Half a century ago, the U.S. Supreme Court held that a federal constitutional right to privacy around abortion essentially trumps whatever right to life the unborn hold. But now that Roe v. Wade has been overturned by Dobbs v. Jackson Women’s Health Organization, the meaning of separate rights to privacy under state constitutions has been called into question. The pre-Roe history of the right to privacy reveals that it originally ran parallel with the separate right to life and did not act as a limit on it.

South Carolina is a good case study. Palmetto State legislators have enacted a law limiting abortion after the point at which a fetal heartbeat can be detected. Challengers argue that this measure violates the state constitution’s protection[CMP1]  against “unreasonable invasions of privacy,” which was enacted in a 1970 referendum. (I assume here, as the South Carolina Supreme Court has held, that this language protects a freestanding right to privacy, but note that some scholarship suggests that the provision originally meant something else). At that time, the right to privacy had a different meaning than the one Roe enshrined three years later.

An influential early formulation of what became the right to privacy saw it as entirely harmonious with the right to life. William Blackstone reasoned that each person has natural rights to “personal security” and “personal liberty,” including the “uninterrupted enjoyment of his life, his limbs, his body, his health, and his reputation,” as well as “the power of locomotion, of changing situation, or moving one’s person to whatsoever place one’s own inclination may direct, without imprisonment or restraint, unless by due course of law.” But Blackstone did not think that these rights conflicted with the right to life. The very same part of his Commentaries describes abortion as a “heinous” crime “as soon as an infant is able to stir in the mother’s womb,” and Dobbs also read him as having considered earlier abortions “unlawful.”

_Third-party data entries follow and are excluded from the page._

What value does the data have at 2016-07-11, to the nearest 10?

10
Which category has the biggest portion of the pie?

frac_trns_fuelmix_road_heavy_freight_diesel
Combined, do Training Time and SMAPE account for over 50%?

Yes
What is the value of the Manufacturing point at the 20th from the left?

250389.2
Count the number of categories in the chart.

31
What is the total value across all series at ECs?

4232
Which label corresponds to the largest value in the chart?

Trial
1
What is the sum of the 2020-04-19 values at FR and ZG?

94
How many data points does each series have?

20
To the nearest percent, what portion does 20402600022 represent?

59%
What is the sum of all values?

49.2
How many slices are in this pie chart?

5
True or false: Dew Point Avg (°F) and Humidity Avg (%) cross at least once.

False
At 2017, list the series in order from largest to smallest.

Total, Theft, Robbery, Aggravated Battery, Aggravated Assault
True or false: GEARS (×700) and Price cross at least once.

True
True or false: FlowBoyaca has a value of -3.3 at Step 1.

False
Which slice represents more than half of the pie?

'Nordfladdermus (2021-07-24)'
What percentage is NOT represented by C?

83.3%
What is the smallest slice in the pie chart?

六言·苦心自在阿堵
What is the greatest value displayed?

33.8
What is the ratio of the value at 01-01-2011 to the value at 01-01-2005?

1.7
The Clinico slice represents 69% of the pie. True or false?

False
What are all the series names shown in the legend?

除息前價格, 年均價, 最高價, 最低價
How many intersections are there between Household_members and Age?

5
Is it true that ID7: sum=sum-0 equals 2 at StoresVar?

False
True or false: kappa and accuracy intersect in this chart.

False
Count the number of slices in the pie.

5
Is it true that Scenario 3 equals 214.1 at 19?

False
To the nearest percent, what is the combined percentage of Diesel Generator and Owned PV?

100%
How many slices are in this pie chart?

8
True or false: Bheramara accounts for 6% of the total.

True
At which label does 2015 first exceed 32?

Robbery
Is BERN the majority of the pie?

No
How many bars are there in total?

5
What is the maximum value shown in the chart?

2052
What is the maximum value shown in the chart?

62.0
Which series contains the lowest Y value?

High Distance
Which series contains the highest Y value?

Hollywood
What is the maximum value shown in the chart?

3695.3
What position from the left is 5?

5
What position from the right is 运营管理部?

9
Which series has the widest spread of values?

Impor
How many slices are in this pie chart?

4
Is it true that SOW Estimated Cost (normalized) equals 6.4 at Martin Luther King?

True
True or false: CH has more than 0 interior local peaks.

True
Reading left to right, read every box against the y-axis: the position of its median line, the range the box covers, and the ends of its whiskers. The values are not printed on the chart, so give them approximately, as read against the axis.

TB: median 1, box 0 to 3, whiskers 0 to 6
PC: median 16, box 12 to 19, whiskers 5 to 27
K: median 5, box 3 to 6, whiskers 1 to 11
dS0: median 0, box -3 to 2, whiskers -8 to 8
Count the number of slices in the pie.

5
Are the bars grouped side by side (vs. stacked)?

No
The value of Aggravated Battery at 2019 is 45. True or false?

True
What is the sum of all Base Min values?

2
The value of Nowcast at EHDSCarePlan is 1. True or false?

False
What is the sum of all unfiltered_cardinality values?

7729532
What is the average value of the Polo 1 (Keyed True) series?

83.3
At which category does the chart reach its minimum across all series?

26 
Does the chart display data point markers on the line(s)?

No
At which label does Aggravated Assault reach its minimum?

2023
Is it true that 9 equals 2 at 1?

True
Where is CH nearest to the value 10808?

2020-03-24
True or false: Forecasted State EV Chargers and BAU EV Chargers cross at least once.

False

Blackstone’s ideas were developed into the modern idea of a right to privacy in a landmark 1890 article by Samuel Warren and Louis Brandeis. They argued that there is a “right to be let alone”—for individuals to enjoy private areas of freedom for their “thoughts, emotions, and sensations.” But Warren and Brandeis did not argue that this right qualified the separate “right to life,” which they recognized as protecting people from harm inflicted by others. Likewise, when the Georgia Supreme Court influentially adopted their argument in 1905’s Pavesich v. New England Life Insurance Co., it wrote that each individual has “a right to enjoy life in any way that may be most agreeable and pleasant to him,” but that there also exists a separate right to life whose “most flagrant violation” is its “deprivation.”

An unenumerated right to privacy was first embraced by the U.S. Supreme Court in 1965’s Griswold v. Connecticut[CMP2] . That case held that state governments could not ban married couples’ use of contraception because the rights enumerated in the U.S. Constitution create implied “zones of privacy.” The Court then held that police searches of marital bedrooms for contraceptives would be “repulsive” to privacy. It did not, however, suggest that a right to private marital relations would affect the separate right to life.

Such were the contours of the right to privacy when South Carolinians wrote it into their state constitution in 1970. The right protected significant areas of liberty, but did not answer separate questions about the right to life and what that right protects. Nothing suggests that South Carolina voters understood the right to privacy any differently. Indeed, the very same year as the state constitutional amendment passed, reformed abortion laws went into effect in South Carolina—but they only allowed for abortions to preserve maternal life or physical health, in cases of severe disabilities in the unborn child, or where the pregnancy was caused by rape or incest. Even these narrow exceptions were hedged in with significant regulations.

Only after that was Roe decided. It upended almost every state’s abortion laws, including South Carolina’s. Its interpretation of the interplay between the right to privacy and the right to life triggered immediate protest. Justice Rehnquist dissented, observing that the right to privacy had only ever been held to protect freedom “from unwanted state regulation of consensual transactions”—which abortion was not. Justice White, who had concurred in the Griswold judgment, did not think that the right to privacy stopped the states from protecting “the continued existence and development of the fetus.”

Last summer, a majority of the U.S. Supreme Court agreed, overturning Roe and holding that abortion is “fundamentally different” from whatever is actually protected by the right to privacy. This is because abortion “destroys” what the Court had previously called “fetal life” and what the state law at issue in Dobbs described as an “unborn human being.”

This understanding of the right to privacy as coexisting alongside the right to life, without limiting it, was a return to the state of the law before 1973—back when the right to privacy was first adopted in South Carolina.